Condenser: a Pre-training Architecture for Dense Retrieval
This work addresses the challenge of training dense encoders efficiently, particularly in low-data scenarios, for researchers and practitioners in information retrieval and natural language processing, representing a novel architectural advancement rather than an incremental improvement.
The paper tackles the problem of dense encoders requiring extensive data and sophisticated training by identifying that standard language models' attention structures are not suitable for dense representation aggregation. It introduces Condenser, a pre-training architecture that conditions language model prediction on dense representation, achieving significant improvements over standard models on text retrieval and similarity tasks.
Pre-trained Transformer language models (LM) have become go-to text representation encoders.
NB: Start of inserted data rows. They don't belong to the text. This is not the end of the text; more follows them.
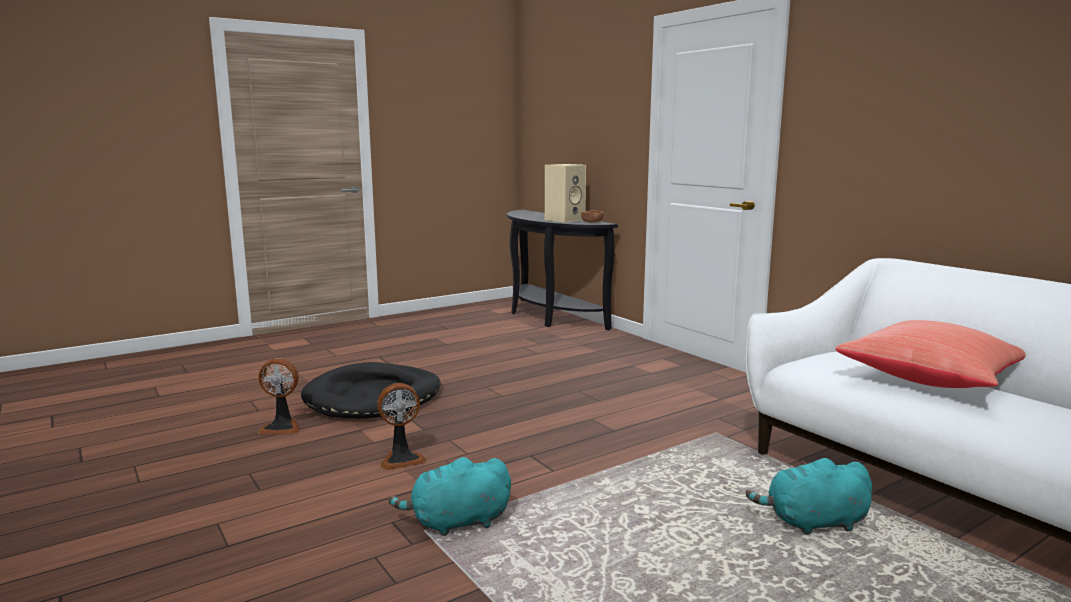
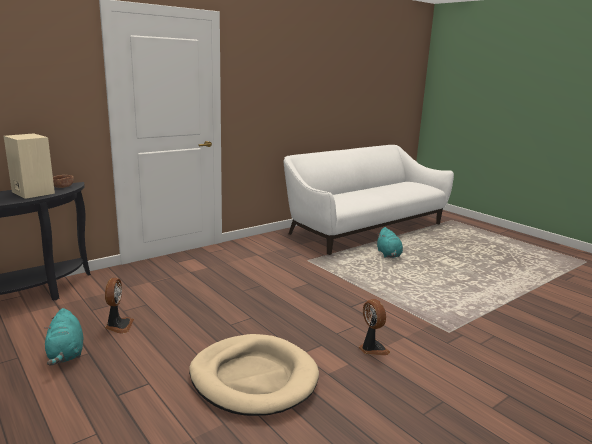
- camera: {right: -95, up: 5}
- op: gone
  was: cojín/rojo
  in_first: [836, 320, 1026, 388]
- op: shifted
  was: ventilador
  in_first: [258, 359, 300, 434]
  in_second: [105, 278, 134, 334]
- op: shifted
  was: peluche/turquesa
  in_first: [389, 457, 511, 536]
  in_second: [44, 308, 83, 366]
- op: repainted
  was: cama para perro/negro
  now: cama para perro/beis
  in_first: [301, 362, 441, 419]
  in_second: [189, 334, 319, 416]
Prior research fine-tunes deep LMs to encode text sequences such as sentences and passages into single dense vector representations for efficient text comparison and retrieval. However, dense encoders require a lot of data and sophisticated techniques to effectively train and suffer in low data situations. This paper finds a key reason is that standard LMs' internal attention structure is not ready-to-use for dense encoders, which needs to aggregate text information into the dense representation. We propose to pre-train towards dense encoder with a novel Transformer architecture, Condenser, where LM prediction CONditions on DENSE Representation. Our experiments show Condenser improves over standard LM by large margins on various text retrieval and similarity tasks.